Nella New York di inizio '900, Edith, scrittrice in pectore che sogna il grande amore, incontra un aristocratico britannico squattrinato, che le ruba il cuore. Lo sposa e con lui si trasferisce nel suo castello di famiglia, ultimo baluardo di una terra inospitale, in cui l'uomo vive con la sorella...

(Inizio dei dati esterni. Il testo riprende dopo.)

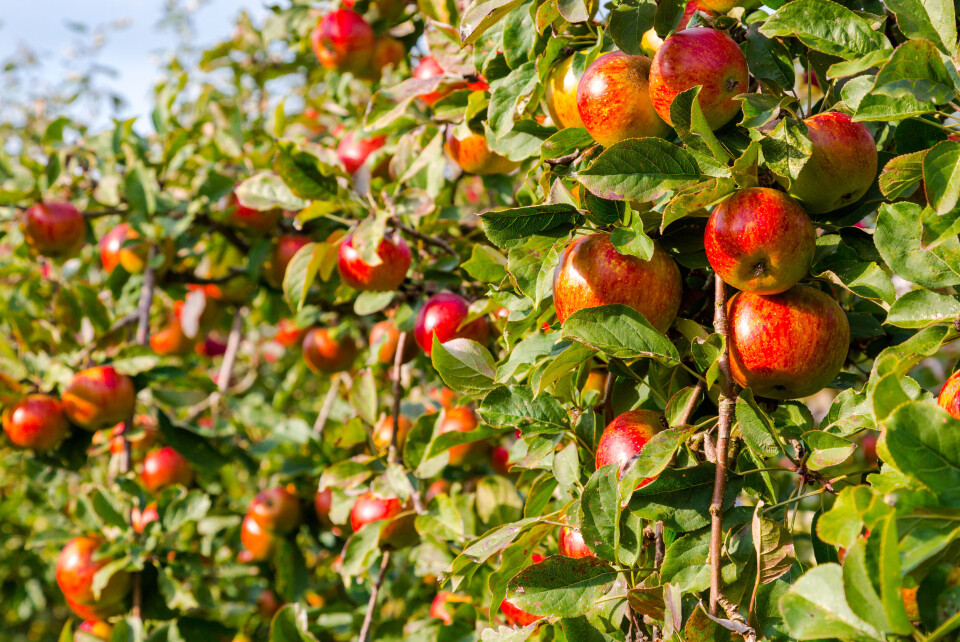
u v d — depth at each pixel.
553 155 1.60
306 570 3.16
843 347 1.35
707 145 1.32
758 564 1.20
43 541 2.86
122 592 2.84
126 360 2.92
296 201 2.58
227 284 3.53
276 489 3.15
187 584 3.28
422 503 2.37
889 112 1.13
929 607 0.96
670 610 1.21
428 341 2.34
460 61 2.27
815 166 1.29
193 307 3.21
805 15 1.32
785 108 1.33
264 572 3.41
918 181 1.29
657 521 1.35
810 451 1.29
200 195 3.15
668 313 1.42
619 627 1.42
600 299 1.38
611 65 1.44
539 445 1.68
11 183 3.34
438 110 2.24
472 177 3.60
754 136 1.28
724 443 1.29
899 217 1.27
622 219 1.40
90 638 2.84
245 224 3.21
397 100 2.24
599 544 1.35
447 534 2.16
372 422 2.61
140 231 3.07
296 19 3.36
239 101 3.77
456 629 2.26
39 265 3.84
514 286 1.73
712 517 1.26
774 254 1.24
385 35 3.14
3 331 3.85
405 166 2.48
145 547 2.80
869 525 0.91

Dove tutto è morte, gelo e vento e l'argilla ha lo stesso colore del sangue, Del Toro costruisce su fragili fondamenta una casa <che respira>, contaminando di vittoriana inquietudine un horror onirico sibilante e stridente quanto un cucchiaino girato senza sosta nella tazza: tra <presenze> e minacce, eros e thanatos si uniscono allora in un ennesimo abbraccio per sprofondare in una tragedia sanguinaria in cui anche l'amore può essere <mostruoso>. Vistoso e rimarchevole l'abito, giusti e pallidi (Mia Wasikowska, Tom Hiddleston e Jessica Chastain) gli interpreti: ma, e Del Toro lo sa, <le cose belle sono fragili>.